- _Texte fourni_
++++++++++

Charleroi prépare l’aménagement d’une ceinture cyclable.

À Charleroi, c’est l’anneau autoroutier du R9 qui délimite l’empreinte de l’hypercentre urbain. Le projet de créer un cyclo-ring vient d’être adopté par le conseil communal afin de sécuriser la mobilité douce, en particulier celle des vélos.

"Depuis vingt ans, notre Ville réfléchit à la constitution d’un réseau de radiales pour améliorer et sécuriser l’entrée des cyclistes en cœur de ville" , indique l’échevin Ecolo Xavier Desgain, en charge de la Mobilité. Si une première pénétrante a vu le jour au départ de Gosselies, d’autres vont suivre, composant les rayons d’un dispositif qui ressemblera à une roue de vélo.

D’un montant de 2,6 millions d’euros, l’investissement a été intégré dans la programmation 2019-2021 du Fonds régional d’investissements communaux (Fric), sous l’égide du ministre des Pouvoirs locaux Pierre-Yves Dermagne.

++++++++++

- _Consignes_
1 – Recopiez le passage de l'article sur la ceinture cyclable de Charleroi, de « À Charleroi, c’est » à « celle des vélos. ».
2 – Selon l'article sur la ceinture cyclable de Charleroi, qu'est-ce qui délimite l'empreinte de l'hypercentre urbain ?
3 – Poursuivez l'article sur la ceinture cyclable de Charleroi à partir de sa dernière phrase.

++++++++++

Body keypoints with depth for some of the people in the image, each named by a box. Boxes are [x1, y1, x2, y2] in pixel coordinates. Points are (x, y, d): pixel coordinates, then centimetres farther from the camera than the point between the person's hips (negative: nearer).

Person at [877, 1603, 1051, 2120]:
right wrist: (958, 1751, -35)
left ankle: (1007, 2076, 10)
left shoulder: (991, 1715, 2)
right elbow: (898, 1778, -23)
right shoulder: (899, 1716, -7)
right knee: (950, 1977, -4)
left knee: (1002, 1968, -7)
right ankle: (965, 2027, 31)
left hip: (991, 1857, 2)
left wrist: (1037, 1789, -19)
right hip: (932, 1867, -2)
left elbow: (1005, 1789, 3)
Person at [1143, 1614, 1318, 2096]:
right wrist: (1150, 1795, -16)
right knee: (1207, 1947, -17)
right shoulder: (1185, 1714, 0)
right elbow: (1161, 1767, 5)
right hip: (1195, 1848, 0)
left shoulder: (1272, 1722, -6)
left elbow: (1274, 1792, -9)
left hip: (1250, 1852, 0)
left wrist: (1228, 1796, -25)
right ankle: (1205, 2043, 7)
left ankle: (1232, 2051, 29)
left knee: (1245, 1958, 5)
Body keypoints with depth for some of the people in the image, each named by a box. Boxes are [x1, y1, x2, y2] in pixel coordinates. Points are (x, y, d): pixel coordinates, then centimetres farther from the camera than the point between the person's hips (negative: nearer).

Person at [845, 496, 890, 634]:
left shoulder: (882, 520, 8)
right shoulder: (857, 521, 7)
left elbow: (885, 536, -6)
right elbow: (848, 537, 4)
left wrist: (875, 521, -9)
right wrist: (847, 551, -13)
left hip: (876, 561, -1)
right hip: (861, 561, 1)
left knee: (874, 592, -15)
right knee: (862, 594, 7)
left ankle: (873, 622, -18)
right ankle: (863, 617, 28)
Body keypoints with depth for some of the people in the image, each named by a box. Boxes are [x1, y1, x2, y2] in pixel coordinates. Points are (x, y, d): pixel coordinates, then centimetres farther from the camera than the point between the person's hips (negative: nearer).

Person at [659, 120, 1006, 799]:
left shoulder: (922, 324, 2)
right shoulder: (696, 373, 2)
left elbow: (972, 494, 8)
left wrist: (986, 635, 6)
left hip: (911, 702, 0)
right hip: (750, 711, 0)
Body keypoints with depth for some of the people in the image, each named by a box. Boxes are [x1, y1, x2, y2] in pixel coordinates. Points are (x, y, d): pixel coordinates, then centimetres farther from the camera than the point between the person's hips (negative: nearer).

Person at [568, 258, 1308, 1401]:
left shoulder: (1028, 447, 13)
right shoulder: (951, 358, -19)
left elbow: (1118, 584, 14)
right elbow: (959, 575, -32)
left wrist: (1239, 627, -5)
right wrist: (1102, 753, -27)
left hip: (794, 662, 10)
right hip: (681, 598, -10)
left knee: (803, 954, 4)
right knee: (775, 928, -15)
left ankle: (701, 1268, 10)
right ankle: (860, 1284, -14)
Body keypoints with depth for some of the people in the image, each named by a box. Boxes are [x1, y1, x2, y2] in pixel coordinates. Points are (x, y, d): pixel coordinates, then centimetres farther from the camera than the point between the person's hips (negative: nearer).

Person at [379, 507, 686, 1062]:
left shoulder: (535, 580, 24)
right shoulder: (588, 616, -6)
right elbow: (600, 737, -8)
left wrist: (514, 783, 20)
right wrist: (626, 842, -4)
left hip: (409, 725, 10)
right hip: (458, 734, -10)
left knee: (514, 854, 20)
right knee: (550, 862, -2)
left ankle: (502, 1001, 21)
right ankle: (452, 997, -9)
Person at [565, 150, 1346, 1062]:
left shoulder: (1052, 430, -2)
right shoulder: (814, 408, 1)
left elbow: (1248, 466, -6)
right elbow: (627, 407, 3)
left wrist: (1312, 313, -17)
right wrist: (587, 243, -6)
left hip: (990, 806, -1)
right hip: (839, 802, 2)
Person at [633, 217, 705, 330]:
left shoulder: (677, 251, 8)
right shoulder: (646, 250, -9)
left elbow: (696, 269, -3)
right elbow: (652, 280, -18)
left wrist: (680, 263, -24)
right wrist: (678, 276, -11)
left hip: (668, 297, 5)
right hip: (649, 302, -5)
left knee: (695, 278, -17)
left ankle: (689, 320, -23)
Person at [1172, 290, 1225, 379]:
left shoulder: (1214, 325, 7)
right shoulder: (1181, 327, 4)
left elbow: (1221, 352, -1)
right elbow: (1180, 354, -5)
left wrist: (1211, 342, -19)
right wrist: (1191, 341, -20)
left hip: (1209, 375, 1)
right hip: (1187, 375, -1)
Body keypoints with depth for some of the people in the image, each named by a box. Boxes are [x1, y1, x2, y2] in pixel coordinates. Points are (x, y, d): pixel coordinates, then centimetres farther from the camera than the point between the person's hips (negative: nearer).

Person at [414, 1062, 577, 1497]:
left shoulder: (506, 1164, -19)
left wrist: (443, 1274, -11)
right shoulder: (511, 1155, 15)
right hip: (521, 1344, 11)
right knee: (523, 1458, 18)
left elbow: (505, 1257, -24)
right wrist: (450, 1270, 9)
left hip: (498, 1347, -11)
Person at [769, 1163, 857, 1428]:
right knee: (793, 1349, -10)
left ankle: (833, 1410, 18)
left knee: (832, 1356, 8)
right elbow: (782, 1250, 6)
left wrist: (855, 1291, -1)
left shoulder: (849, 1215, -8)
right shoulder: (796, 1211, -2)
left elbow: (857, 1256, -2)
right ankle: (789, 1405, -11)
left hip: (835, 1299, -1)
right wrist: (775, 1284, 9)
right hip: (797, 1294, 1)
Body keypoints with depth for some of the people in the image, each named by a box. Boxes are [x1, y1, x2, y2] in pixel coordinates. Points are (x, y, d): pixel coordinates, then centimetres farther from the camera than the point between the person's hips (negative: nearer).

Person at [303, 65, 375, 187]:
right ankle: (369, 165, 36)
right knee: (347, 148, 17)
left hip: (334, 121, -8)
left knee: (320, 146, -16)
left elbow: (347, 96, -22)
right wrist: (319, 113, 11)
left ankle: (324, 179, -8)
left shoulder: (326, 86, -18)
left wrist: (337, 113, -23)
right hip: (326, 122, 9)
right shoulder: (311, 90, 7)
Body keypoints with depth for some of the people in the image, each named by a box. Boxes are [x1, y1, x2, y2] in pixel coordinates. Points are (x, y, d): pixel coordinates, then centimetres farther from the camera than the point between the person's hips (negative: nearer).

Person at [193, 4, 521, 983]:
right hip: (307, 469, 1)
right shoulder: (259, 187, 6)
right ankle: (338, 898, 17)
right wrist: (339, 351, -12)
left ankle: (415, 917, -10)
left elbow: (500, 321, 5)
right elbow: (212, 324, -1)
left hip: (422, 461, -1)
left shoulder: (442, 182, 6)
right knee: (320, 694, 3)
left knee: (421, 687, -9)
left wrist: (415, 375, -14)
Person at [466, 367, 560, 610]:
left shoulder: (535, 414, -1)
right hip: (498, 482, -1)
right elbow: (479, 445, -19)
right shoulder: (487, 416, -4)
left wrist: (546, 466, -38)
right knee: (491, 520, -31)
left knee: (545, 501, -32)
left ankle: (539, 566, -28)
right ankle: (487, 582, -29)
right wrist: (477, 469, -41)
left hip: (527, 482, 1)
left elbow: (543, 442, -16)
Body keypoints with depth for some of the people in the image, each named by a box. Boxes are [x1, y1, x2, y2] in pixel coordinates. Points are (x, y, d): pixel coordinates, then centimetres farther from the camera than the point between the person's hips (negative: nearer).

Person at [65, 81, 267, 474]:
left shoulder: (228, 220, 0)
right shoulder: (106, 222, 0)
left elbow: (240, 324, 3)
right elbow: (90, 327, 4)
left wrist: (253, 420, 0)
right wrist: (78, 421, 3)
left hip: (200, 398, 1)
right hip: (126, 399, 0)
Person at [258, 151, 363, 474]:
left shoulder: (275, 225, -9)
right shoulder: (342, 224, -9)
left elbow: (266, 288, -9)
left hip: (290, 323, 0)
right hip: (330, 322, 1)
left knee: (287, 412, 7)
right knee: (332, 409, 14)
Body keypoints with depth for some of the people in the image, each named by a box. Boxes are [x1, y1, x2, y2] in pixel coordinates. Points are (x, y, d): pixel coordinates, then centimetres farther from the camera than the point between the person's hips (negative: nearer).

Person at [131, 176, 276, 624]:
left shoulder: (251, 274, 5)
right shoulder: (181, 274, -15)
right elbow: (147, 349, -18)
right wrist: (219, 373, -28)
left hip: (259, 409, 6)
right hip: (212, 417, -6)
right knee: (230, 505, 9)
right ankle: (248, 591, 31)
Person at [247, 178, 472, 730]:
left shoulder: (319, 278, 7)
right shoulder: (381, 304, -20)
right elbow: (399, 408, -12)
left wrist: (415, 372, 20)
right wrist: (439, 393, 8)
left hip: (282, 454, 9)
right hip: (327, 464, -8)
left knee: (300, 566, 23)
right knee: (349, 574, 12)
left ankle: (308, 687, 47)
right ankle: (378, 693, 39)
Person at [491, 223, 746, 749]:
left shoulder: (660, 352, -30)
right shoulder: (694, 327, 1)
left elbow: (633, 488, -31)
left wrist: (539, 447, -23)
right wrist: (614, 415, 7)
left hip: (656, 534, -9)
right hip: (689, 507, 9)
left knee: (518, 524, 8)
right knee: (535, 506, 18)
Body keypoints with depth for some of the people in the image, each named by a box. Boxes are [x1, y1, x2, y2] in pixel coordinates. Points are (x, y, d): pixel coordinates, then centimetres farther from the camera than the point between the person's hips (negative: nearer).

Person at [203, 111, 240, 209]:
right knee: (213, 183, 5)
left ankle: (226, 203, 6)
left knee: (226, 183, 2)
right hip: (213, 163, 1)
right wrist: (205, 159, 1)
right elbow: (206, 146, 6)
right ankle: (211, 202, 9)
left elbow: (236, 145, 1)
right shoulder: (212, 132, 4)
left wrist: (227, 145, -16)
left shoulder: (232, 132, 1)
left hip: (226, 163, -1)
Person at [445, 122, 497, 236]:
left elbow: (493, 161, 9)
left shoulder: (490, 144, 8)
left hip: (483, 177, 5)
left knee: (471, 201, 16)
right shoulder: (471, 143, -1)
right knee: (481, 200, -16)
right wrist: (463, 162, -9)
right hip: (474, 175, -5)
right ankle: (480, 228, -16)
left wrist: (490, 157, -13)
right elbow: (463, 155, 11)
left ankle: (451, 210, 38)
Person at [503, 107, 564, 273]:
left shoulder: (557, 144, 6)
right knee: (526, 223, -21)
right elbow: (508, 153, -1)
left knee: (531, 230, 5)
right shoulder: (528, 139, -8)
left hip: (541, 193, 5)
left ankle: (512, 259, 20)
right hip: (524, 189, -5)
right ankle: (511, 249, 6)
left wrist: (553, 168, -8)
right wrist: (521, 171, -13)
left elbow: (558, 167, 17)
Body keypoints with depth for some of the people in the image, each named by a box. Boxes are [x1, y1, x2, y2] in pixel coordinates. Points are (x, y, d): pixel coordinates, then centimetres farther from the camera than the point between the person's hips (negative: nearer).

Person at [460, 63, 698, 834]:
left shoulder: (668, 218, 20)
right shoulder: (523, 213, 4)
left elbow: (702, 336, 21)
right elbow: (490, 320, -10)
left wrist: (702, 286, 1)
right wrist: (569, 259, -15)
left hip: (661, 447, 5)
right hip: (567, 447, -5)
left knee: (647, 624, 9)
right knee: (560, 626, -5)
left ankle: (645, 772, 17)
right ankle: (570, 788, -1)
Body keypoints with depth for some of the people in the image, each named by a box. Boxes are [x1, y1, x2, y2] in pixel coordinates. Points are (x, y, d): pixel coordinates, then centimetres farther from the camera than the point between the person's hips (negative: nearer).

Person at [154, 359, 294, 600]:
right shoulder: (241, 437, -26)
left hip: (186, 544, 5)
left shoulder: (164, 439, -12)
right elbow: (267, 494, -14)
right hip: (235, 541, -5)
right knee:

++++++++++

- _Réponses_
1 –
À Charleroi, c’est l’anneau autoroutier du R9 qui délimite l’empreinte de l’hypercentre urbain. Le projet de créer un cyclo-ring vient d’être adopté par le conseil communal afin de sécuriser la mobilité douce, en particulier celle des vélos.

2 – L'anneau autoroutier du R9.

3 –
Environ 60 voiries sont concernées par l’aménagement de cette autoroute lente de 23 km, d’une longueur comparable à la Boucle noire. Ce cyclo-ring desservira différents points d’intérêt et lieux stratégiques : musées, maisons communales, places publiques, etc.

Objectif : augmenter la part modale encore faible du vélo, selon l’échevin. Actuellement, elle ne représente qu’1 % du total des déplacements, contre 5 % à Bruxelles. "Nous voulons rattraper le retard." Et les études montrent que le relief et la météo ne sont pas les freins majeurs à la circulation cycliste : ce sont d’abord l’infrastructure et la sécurité.

La création du cyclo-ring renforce une politique d’aménagement d’itinéraires à laquelle 1,4 million d’euros seront déjà affectés chaque année sous cette mandature. C’est en concertation avec les citoyens, au travers de leurs conseils de participation dans chacun des districts, que la Ville veut co-construire ce projet.

La réflexion a démarré à l’Est, notamment à l’instigation d’un adepte du vélo qui n’est autre que l’ancien bourgmestre PS Jacques Van Gompel. "Le tracé que nous avons identifié doit encore évoluer", selon Desgain. Il se composera de tronçons équipés en sites propres et d’autres avec de simples marquages au sol.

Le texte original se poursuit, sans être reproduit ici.